Your goal
Please give back word for word the lines of the material below between the line containing "686 729 301" and the line containing "883 394 4.05", inclusive.

Materials provided
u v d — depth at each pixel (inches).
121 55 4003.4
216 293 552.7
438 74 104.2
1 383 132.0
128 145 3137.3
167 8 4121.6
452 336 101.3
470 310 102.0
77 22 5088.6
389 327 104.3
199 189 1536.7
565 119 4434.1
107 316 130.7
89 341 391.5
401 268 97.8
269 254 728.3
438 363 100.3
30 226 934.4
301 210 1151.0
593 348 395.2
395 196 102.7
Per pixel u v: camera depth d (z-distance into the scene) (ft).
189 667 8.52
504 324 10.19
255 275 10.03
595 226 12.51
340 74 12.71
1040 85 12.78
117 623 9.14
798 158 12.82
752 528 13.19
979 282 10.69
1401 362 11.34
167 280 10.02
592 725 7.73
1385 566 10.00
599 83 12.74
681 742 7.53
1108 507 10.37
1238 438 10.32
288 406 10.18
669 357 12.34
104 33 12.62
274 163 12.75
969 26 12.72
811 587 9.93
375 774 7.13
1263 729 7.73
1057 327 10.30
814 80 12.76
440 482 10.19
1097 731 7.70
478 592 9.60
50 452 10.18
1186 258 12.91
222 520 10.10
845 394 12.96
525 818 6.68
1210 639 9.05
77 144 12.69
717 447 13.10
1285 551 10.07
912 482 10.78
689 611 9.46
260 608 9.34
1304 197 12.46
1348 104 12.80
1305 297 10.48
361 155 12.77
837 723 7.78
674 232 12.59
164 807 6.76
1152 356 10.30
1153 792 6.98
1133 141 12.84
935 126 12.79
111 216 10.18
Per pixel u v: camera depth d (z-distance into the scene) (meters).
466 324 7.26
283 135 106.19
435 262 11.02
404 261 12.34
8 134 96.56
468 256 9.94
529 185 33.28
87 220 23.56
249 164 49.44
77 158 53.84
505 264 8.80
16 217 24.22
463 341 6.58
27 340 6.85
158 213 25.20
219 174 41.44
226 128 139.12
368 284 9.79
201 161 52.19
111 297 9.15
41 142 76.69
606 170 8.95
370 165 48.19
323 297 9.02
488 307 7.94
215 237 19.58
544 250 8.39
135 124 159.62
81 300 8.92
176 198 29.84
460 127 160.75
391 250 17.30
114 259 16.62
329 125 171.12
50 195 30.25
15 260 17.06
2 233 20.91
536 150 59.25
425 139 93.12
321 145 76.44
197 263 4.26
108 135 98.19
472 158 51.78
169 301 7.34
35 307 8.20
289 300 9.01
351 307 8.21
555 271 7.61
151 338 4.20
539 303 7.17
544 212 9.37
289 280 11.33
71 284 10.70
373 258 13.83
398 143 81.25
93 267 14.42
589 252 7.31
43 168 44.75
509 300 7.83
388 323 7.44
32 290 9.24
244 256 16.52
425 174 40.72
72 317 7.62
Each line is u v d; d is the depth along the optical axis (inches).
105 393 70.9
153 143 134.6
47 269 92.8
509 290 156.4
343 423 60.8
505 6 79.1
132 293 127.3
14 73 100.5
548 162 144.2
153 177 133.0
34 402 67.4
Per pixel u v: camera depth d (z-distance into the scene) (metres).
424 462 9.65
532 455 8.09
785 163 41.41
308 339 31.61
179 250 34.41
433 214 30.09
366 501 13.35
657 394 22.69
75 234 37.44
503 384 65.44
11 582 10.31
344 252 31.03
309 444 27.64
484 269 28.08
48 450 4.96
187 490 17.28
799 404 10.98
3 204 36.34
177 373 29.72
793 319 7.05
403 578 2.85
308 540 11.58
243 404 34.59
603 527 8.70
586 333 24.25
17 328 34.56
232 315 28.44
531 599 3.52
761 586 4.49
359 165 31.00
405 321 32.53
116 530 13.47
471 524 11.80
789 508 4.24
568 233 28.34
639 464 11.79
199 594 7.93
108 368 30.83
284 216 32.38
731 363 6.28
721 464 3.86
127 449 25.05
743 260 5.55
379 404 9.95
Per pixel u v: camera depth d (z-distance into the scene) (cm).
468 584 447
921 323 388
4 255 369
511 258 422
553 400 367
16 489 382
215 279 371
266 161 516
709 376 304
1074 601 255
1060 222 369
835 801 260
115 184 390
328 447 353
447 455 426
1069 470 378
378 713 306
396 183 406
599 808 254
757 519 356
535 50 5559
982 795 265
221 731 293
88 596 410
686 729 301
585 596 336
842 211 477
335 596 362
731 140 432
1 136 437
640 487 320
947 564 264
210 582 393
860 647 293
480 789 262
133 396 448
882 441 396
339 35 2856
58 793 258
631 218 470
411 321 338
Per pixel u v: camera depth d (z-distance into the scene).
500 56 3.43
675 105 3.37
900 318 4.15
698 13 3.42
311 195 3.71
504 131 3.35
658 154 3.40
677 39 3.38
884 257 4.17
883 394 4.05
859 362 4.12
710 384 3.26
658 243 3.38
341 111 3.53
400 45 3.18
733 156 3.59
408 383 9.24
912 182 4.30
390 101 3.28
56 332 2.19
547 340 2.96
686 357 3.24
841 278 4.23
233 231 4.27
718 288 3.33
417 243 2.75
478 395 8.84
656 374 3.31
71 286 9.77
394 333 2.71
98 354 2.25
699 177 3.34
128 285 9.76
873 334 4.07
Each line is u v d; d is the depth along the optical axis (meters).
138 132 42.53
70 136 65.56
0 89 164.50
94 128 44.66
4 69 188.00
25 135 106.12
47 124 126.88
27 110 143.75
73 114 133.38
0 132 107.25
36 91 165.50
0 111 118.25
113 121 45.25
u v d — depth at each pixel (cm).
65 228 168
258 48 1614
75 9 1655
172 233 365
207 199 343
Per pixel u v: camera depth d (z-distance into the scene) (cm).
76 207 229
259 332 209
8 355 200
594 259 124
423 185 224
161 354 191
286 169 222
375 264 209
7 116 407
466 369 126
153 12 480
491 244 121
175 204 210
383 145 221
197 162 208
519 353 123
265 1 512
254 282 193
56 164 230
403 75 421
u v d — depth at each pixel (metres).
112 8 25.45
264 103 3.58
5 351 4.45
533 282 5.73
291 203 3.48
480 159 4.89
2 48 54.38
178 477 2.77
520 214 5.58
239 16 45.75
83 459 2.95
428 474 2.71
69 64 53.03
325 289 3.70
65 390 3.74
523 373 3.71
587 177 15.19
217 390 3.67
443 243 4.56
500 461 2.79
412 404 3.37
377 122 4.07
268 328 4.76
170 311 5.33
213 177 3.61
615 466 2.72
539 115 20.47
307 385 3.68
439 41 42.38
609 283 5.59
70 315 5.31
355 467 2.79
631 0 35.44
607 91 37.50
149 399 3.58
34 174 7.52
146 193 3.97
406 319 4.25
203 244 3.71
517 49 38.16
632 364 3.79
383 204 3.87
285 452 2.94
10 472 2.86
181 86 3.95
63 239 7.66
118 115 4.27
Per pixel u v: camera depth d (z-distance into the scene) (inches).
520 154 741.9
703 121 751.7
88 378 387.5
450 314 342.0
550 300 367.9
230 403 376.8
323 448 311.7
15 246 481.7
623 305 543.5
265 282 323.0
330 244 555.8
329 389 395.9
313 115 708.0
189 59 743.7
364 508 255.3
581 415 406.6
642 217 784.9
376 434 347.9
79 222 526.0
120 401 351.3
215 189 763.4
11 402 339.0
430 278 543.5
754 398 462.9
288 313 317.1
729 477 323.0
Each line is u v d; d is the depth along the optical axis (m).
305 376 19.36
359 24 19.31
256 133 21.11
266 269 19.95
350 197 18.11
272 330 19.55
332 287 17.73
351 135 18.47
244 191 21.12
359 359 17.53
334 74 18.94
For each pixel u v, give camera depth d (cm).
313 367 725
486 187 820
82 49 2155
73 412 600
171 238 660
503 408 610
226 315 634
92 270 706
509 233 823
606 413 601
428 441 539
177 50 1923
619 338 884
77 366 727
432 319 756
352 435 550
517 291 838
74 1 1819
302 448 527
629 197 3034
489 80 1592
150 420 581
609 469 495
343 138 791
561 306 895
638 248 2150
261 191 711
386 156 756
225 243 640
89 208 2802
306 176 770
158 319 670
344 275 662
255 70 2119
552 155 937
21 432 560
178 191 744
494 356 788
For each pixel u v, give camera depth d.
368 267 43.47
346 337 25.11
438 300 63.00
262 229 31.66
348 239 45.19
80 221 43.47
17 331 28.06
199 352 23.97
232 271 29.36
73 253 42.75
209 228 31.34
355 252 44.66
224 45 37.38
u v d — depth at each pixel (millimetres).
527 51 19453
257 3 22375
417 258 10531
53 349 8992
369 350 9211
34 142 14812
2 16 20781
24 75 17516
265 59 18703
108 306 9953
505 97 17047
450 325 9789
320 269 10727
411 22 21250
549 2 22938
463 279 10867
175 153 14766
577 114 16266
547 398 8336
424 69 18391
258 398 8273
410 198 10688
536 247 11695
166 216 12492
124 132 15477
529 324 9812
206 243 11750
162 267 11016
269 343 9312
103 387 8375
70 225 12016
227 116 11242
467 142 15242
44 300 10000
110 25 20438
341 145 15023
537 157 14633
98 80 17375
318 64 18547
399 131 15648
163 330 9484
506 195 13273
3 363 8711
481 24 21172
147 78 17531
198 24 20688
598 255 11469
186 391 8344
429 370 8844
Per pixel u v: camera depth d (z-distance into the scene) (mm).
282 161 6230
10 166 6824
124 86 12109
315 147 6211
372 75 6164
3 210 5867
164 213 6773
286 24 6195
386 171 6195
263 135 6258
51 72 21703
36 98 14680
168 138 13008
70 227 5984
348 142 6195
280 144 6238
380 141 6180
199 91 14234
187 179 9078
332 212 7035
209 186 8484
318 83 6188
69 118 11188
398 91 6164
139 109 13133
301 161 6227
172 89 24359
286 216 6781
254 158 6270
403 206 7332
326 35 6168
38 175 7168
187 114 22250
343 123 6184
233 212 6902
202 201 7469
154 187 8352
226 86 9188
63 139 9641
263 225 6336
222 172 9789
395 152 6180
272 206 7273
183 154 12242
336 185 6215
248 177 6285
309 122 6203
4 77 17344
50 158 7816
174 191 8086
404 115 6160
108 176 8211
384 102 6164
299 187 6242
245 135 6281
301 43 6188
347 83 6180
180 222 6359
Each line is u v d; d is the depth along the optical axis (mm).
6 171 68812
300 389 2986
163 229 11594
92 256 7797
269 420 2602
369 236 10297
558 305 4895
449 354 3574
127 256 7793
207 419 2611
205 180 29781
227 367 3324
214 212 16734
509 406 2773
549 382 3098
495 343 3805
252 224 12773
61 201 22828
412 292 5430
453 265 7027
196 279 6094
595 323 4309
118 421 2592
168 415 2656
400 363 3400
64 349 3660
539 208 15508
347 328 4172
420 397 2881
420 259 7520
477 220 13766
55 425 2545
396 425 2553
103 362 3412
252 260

Task answer
686 729 301
585 596 336
842 211 477
335 596 362
731 140 432
1 136 437
640 487 320
947 564 264
210 582 393
860 647 293
480 789 262
133 396 448
882 441 396
339 35 2856
58 793 258
631 218 470
411 321 338
Per pixel u v: camera depth d (z-distance into the scene).
500 56 3.43
675 105 3.37
900 318 4.15
698 13 3.42
311 195 3.71
504 131 3.35
658 154 3.40
677 39 3.38
884 257 4.17
883 394 4.05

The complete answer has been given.